● **YOUR GOAL**
Please answer from the tower problem: what angles do the tops of the two towers subtend at the center of the line joining their feet?

● **EXTRACT**
═══

The tops of two towers of height x and y, standing on level ground, subtend angles of 30° and 60° respectively at the center of the line joining their feet, then find the ratio of x and y.

Required Answer:-

Given:-

$\\ \sf{ \rightarrow{Height \: of \: the \: towrs \: x \: and \: y}}$

$\sf{ \rightarrow{The \: tops \: subtend \: angles \: 30 \degree \: and \: 60 \degree}}$

To Find:-

$\\ \sf{ \rightarrow{Ratio \: of \: x \: and \: y}}$

♡Solution:-

Let,

AB = x and BC = y

Now, let's assume that E is the center of BD joining the feet of two towers.

═══

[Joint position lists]
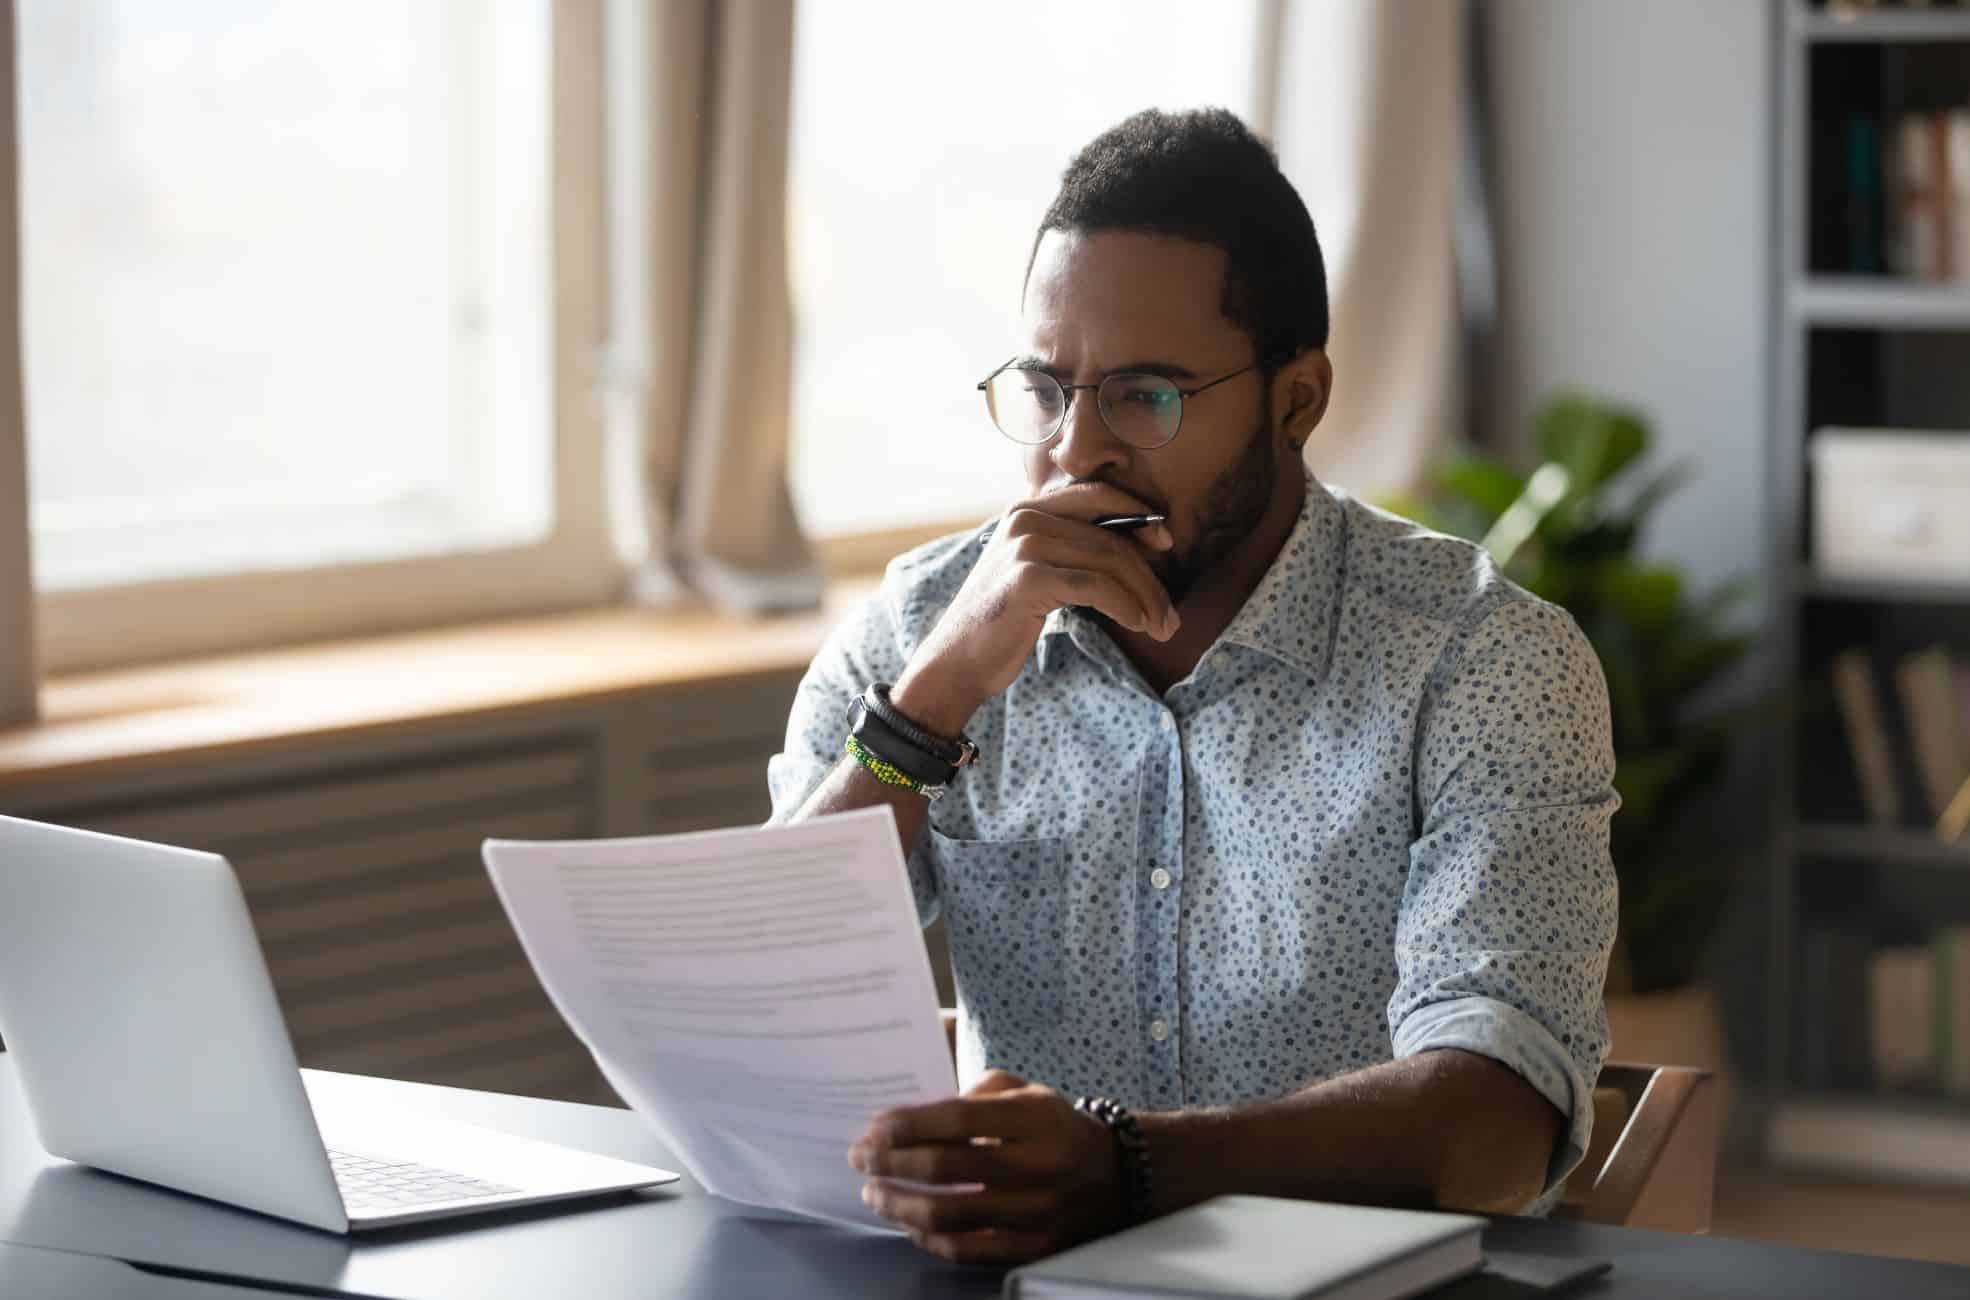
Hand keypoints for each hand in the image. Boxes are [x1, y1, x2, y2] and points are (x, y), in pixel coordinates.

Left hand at [849, 1070, 1124, 1264]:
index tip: (873, 1127)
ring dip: (900, 1204)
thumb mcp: (1023, 1091)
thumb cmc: (1054, 1125)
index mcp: (1032, 1118)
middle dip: (890, 1162)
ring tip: (874, 1193)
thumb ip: (972, 1095)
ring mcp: (1037, 1212)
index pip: (956, 1118)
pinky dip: (931, 1239)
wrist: (1117, 1173)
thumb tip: (912, 1121)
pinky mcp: (1035, 1247)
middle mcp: (1037, 1165)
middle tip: (859, 1157)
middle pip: (946, 1167)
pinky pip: (970, 1250)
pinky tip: (909, 1224)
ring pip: (951, 1215)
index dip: (908, 1124)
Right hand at [892, 484, 1179, 735]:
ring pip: (1110, 562)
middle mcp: (1024, 518)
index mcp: (1026, 510)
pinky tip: (1137, 624)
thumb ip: (1069, 550)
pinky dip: (1126, 606)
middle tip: (1170, 614)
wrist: (956, 661)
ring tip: (1162, 626)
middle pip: (1110, 538)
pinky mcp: (1030, 578)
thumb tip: (1138, 548)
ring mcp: (1025, 545)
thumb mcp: (1033, 572)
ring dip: (1145, 598)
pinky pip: (1097, 587)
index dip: (1139, 516)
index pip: (1098, 497)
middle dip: (1149, 577)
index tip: (1166, 545)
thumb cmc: (1001, 623)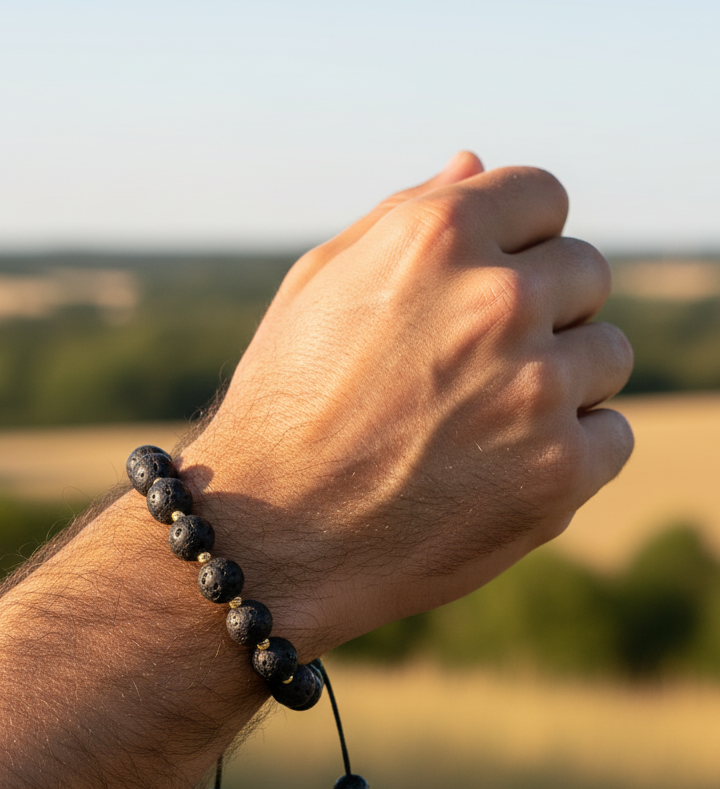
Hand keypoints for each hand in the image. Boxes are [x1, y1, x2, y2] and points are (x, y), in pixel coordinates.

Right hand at [181, 152, 633, 654]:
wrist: (270, 534)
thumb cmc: (285, 405)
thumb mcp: (317, 288)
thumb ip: (401, 216)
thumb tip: (476, 161)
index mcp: (438, 237)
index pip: (543, 196)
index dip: (519, 240)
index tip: (492, 281)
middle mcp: (498, 301)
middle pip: (585, 275)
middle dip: (541, 311)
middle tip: (472, 368)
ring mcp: (535, 389)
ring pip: (606, 356)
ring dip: (559, 382)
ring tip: (478, 424)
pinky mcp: (559, 473)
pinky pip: (610, 436)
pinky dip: (569, 452)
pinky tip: (499, 470)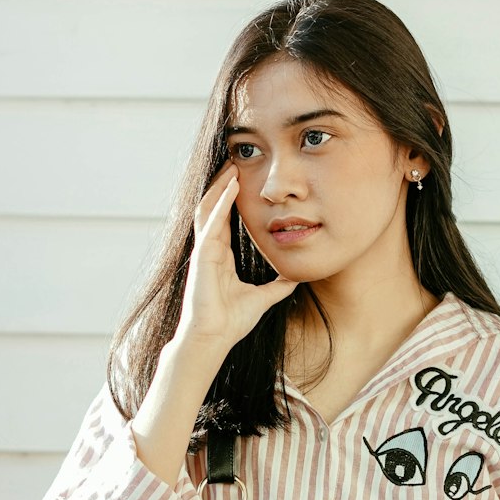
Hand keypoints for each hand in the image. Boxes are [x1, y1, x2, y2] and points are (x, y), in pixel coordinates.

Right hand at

═══

● **TASK RESPONSE**
30° and 60°, respectively.